「年齢差別(age discrimination)」または「エイジズム(ageism)」とは、年齢を理由とした偏見や差別、不当な扱いを指し、採用、賃金、解雇、昇進、業務、トレーニング、待遇、福利厚生など、雇用のあらゆる場面で起こりうるものである。

 若年層と高齢者の両方が対象になることがありますが、特に高齢者が不利益を被ることが多い。ここでは、高齢者が年齢差別を受けているかを国際的に調査した結果を掲げた。

 日本で年齢差別を受けているのは28%であり、ドイツの25%に次いで低くなっている。

 対象12カ国は、日本と韓国を除くと欧米諸国であるが、平均以上に年齢差別が多いのは、オーストラリアを除くと南欧諸国、及び南米のカトリック諸国であり、平均より年齢差別が少ないのはプロテスタント諸国という特徴が見て取れる。

 カトリックとプロテスタントと言えば、前者がかたち(外形)を重視し、後者がこころ(内容)を重視していると考えられるが、年齢もかたち(外形)の一種なのでこうした結果となっているとも捉えられるかも知れない。

 自国の政治システムはなかなか変えられないと回答している国は(図録9622予定)、ここでの中高年への年齢差別の国と重なっている。

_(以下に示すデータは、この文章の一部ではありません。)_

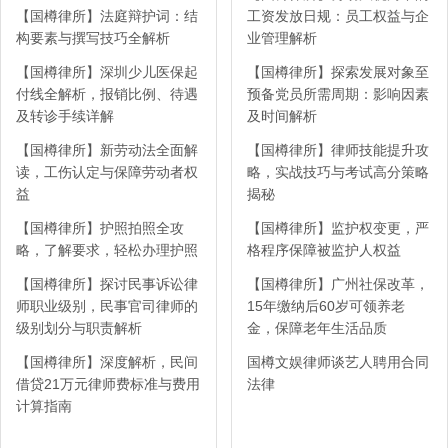
【国樽律所】法庭辩护词：结
工资发放日规：员工权益与企
构要素与撰写技巧全解析
业管理解析
【国樽律所】深圳少儿医保起
【国樽律所】探索发展对象至
付线全解析，报销比例、待遇
预备党员所需周期：影响因素
及转诊手续详解
及时间解析
【国樽律所】新劳动法全面解
【国樽律所】律师技能提升攻
读，工伤认定与保障劳动者权
略，实战技巧与考试高分策略
益
揭秘
【国樽律所】护照拍照全攻
【国樽律所】监护权变更，严
略，了解要求，轻松办理护照
格程序保障被监护人权益
【国樽律所】探讨民事诉讼律
【国樽律所】广州社保改革，
师职业级别，民事官司律师的
15年缴纳后60岁可领养老
级别划分与职责解析
金，保障老年生活品质
【国樽律所】深度解析，民间
国樽文娱律师谈艺人聘用合同
借贷21万元律师费标准与费用
法律
计算指南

やはりかたちを変えられないと言うのが共通する点なのかもしれない。

 日本と韓国は欧米諸国とは文化的な背景を異にしているが、韓国はもっとも年齢差別が大きく、日本は小さいと対照的な結果となっている。韓国がかたちを重視するのに対し、日本はそれほどこだわらないからかもしれない。日本では高齢化が進み、労働力不足が一般的なので高齢者を差別する余裕はないという側面が影響を及ぼしている可能性もあろう。

 対象国は、図の順にドイツ、日本、カナダ、英国、フィンランド、米国、スペイン、オーストラリア、フランス、イタリア、ブラジル、韓国である。